* 给定段落:
注意:可以在不同对照管中加入不同样品的粗酶液,然后集中进行5min 95℃沸水浴处理。
DBE活力单位的计算:
标准条件测定回归方程为y = 3.8458x - 0.165;x为标准品浓度(mg/ml),y为吸光值。
(1)按照蛋白浓度计算
单位的定义:每mg组织蛋白每h催化产生1mg 葡萄糖定义为一个酶活力单位。
DBE活力(mg /min /mg prot)=[ (ΔA+0.165)÷3.8458×V反总]÷(V样×Cpr)÷T
=0.26× (ΔA+0.165) ÷Cpr
(2)按样本鲜重计算
单位的定义:每g组织每分钟催化产生1mg 葡萄糖定义为一个酶活力单位。
DBE活力(mg /min /g鲜重)=[ (ΔA+0.165)÷3.8458×V反总]÷(W× V样÷V样总)÷T
=0.26× (ΔA+0.165) ÷W
V反总:反应体系总体积,0.4ml; V样:加入样本体积,0.2ml;V样总:加入提取液体积,1 ml;T:反应时间,2 h;Cpr:样本蛋白质浓度,mg/ml;W:样本质量,g。
标准曲线线性范围为0.1mg/ml-1mg/ml。
ΔA线性范围为0.01-2。

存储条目
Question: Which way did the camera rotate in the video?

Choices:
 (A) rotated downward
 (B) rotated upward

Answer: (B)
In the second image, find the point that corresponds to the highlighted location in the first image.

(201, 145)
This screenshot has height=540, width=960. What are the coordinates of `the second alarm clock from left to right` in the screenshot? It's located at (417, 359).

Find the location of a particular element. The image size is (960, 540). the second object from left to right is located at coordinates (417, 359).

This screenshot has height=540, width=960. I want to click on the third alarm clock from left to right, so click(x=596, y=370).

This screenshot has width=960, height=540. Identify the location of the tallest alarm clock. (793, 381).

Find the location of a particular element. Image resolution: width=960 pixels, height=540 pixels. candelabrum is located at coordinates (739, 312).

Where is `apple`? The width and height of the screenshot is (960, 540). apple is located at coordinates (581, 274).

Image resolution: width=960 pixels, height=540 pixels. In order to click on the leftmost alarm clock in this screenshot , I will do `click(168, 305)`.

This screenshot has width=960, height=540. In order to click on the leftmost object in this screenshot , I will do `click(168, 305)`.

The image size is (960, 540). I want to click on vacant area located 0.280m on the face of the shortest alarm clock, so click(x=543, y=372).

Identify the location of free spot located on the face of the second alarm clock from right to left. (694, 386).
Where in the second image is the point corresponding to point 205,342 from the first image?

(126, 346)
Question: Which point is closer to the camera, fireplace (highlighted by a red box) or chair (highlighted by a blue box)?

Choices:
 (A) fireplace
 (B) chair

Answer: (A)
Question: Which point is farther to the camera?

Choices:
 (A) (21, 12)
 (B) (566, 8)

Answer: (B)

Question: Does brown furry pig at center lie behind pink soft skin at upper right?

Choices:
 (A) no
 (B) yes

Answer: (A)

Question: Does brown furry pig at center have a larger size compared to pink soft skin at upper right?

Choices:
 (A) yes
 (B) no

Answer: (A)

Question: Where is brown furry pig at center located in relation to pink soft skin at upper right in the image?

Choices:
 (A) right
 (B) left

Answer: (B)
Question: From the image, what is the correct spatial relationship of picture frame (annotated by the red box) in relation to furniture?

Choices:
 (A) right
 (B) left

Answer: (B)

* 问题与任务:
a) 请将DBE活力计算说明中从"注意:可以在不同对照管中加入"往下一直到"单位的定义:每mg组织蛋白每h催化产生1mg 葡萄糖定义为一个酶活力单位。"的全部内容原样抄写出来。
b) 下列说法是否与DBE活力计算说明相符?请逐条回答"是"或"否",并原样引用说明中起决定作用的文字。(i)标准曲线的线性范围为0.1mg/ml至1mg/ml;(ii)反应时间T为2 h;(iii)加入样本体积V样为0.4ml。

* 各题答案:
a)
注意:可以在不同对照管中加入不同样品的粗酶液,然后集中进行5min 95℃沸水浴处理。
DBE活力单位的计算:
标准条件测定回归方程为y = 3.8458x - 0.165;x为标准品浓度(mg/ml),y为吸光值。
(1)按照蛋白浓度计算
单位的定义:每mg组织蛋白每h催化产生1mg 葡萄糖定义为一个酶活力单位。

b)
(i)是:"标准曲线线性范围为0.1mg/ml-1mg/ml。"
(ii)是:"T:反应时间,2 h"
(iii)否:"V样:加入样本体积,0.2ml"